CHALLENGE: Print every line of all the records below precisely, with no changes of any kind.

--- Start of PROVIDED DATA ---

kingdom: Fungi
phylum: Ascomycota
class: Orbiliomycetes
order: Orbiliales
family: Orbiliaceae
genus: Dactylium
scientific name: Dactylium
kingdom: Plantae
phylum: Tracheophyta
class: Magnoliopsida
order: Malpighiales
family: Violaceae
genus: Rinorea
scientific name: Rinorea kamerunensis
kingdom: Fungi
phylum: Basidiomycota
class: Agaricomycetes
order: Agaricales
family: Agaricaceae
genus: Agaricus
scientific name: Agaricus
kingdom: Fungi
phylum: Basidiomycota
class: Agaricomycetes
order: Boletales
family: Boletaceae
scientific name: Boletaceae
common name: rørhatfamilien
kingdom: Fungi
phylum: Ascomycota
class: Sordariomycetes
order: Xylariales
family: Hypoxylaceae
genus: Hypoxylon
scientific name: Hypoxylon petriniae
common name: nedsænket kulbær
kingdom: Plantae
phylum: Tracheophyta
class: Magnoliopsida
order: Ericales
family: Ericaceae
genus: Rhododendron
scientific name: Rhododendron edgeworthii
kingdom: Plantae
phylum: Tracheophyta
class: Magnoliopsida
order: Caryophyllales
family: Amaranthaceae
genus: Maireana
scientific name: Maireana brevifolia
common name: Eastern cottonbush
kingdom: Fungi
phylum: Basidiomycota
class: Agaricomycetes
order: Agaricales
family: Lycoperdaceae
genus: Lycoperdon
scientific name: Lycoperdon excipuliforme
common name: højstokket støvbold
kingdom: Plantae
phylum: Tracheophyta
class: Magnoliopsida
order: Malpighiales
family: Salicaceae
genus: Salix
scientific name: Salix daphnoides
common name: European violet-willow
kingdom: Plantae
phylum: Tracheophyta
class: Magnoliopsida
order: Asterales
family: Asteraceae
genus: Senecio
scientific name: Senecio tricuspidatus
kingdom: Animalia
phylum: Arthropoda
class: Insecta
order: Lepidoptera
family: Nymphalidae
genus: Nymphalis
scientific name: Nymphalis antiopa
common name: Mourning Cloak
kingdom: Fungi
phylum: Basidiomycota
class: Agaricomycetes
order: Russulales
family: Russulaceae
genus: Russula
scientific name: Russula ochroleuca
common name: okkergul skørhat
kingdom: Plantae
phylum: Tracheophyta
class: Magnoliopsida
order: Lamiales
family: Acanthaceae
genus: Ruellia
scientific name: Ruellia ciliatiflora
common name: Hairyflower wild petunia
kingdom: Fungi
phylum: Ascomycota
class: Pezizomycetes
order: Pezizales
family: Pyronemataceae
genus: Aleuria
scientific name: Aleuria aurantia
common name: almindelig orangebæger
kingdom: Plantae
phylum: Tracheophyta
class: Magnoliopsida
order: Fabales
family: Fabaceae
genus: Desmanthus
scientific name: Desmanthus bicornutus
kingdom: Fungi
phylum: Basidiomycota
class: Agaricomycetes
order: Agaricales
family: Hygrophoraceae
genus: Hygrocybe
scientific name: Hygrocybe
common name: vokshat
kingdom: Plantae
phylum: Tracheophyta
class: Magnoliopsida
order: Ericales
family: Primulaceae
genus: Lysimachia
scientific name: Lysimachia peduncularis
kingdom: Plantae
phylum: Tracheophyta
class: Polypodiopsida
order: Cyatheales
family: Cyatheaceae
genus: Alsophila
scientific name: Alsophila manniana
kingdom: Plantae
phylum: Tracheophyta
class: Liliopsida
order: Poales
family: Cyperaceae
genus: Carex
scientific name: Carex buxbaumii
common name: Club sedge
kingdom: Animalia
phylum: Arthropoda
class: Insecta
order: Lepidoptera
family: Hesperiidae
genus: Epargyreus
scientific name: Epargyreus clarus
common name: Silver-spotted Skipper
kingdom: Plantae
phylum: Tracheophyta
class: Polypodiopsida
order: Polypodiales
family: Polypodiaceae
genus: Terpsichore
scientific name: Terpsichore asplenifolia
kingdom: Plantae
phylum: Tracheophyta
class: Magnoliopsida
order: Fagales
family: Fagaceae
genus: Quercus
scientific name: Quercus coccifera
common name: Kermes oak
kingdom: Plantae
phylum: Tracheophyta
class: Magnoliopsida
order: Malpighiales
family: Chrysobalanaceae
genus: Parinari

--- End of PROVIDED DATA ---

RESPONSE TO THE TASK:
kingdom: Fungi
phylum: Ascomycota
class: Orbiliomycetes
order: Orbiliales
family: Orbiliaceae
genus: Dactylium
scientific name: Dactylium
kingdom: Plantae
phylum: Tracheophyta
class: Magnoliopsida
order: Malpighiales
family: Violaceae
genus: Rinorea
scientific name: Rinorea kamerunensis
kingdom: Fungi
phylum: Basidiomycota
class: Agaricomycetes
order: Agaricales
family: Agaricaceae
genus: Agaricus
scientific name: Agaricus
kingdom: Fungi
phylum: Basidiomycota
class: Agaricomycetes
order: Boletales
family: Boletaceae
scientific name: Boletaceae
common name: rørhatfamilien
kingdom: Fungi
phylum: Ascomycota
class: Sordariomycetes
order: Xylariales
family: Hypoxylaceae
genus: Hypoxylon
scientific name: Hypoxylon petriniae
common name: nedsænket kulbær
kingdom: Plantae
phylum: Tracheophyta
class: Magnoliopsida
order: Ericales
family: Ericaceae
genus: Rhododendron
scientific name: Rhododendron edgeworthii
kingdom: Plantae
phylum: Tracheophyta
class: Magnoliopsida
order: Caryophyllales
family: Amaranthaceae
genus: Maireana
scientific name: Maireana brevifolia
common name: Eastern cottonbush
kingdom: Fungi
phylum: Basidiomycota
class: Agaricomycetes
order: Agaricales
family: Lycoperdaceae
genus: Lycoperdon
scientific name: Lycoperdon excipuliforme
common name: højstokket støvbold
kingdom: Plantae
phylum: Tracheophyta
class: Magnoliopsida
order: Malpighiales
family: Salicaceae
genus: Salix
scientific name: Salix daphnoides
common name: European violet-willow
kingdom: Plantae
phylum: Tracheophyta
class: Magnoliopsida
order: Asterales
family: Asteraceae
genus: Senecio
scientific name: Senecio tricuspidatus
kingdom: Animalia
phylum: Arthropoda
class: Insecta
order: Lepidoptera
family: Nymphalidae
genus: Nymphalis
scientific name: Nymphalis antiopa
common name: Mourning Cloak
kingdom: Fungi
phylum: Basidiomycota
class: Agaricomycetes
order: Russulales
family: Russulaceae
genus: Russula
scientific name: Russula ochroleuca
common name: okkergul skørhat
kingdom: Plantae
phylum: Tracheophyta
class: Magnoliopsida
order: Lamiales
family: Acanthaceae
genus: Ruellia
scientific name: Ruellia ciliatiflora
common name: Hairyflower wild petunia
kingdom: Fungi
phylum: Ascomycota
class: Pezizomycetes
order: Pezizales
family: Pyronemataceae
genus: Aleuria
scientific name: Aleuria aurantia
common name: almindelig orangebæger
kingdom: Plantae
phylum: Tracheophyta
class: Magnoliopsida
order: Fabales
family: Fabaceae
genus: Desmanthus
scientific name: Desmanthus bicornutus
kingdom: Fungi
phylum: Basidiomycota
class: Agaricomycetes
order: Agaricales
family: Hygrophoraceae
genus: Hygrocybe
scientific name: Hygrocybe
common name: vokshat
kingdom: Plantae
phylum: Tracheophyta
class: Magnoliopsida
order: Ericales
family: Primulaceae
genus: Lysimachia
scientific name: Lysimachia peduncularis
kingdom: Plantae
phylum: Tracheophyta
class: Polypodiopsida
order: Cyatheales
family: Cyatheaceae
genus: Alsophila
scientific name: Alsophila manniana
kingdom: Plantae
phylum: Tracheophyta
class: Liliopsida
order: Poales
family: Cyperaceae
genus: Carex
scientific name: Carex buxbaumii
common name: Club sedge
kingdom: Animalia
phylum: Arthropoda
class: Insecta
order: Lepidoptera
family: Hesperiidae
genus: Epargyreus
scientific name: Epargyreus clarus
common name: Silver-spotted Skipper
kingdom: Plantae
phylum: Tracheophyta
class: Polypodiopsida
order: Polypodiales
family: Polypodiaceae
genus: Terpsichore
scientific name: Terpsichore asplenifolia
kingdom: Plantae
phylum: Tracheophyta
class: Magnoliopsida
order: Fagales
family: Fagaceae
genus: Quercus
scientific name: Quercus coccifera
common name: Kermes oak
kingdom: Plantae
phylum: Tracheophyta
class: Magnoliopsida
order: Malpighiales
family: Chrysobalanaceae
genus: Parinari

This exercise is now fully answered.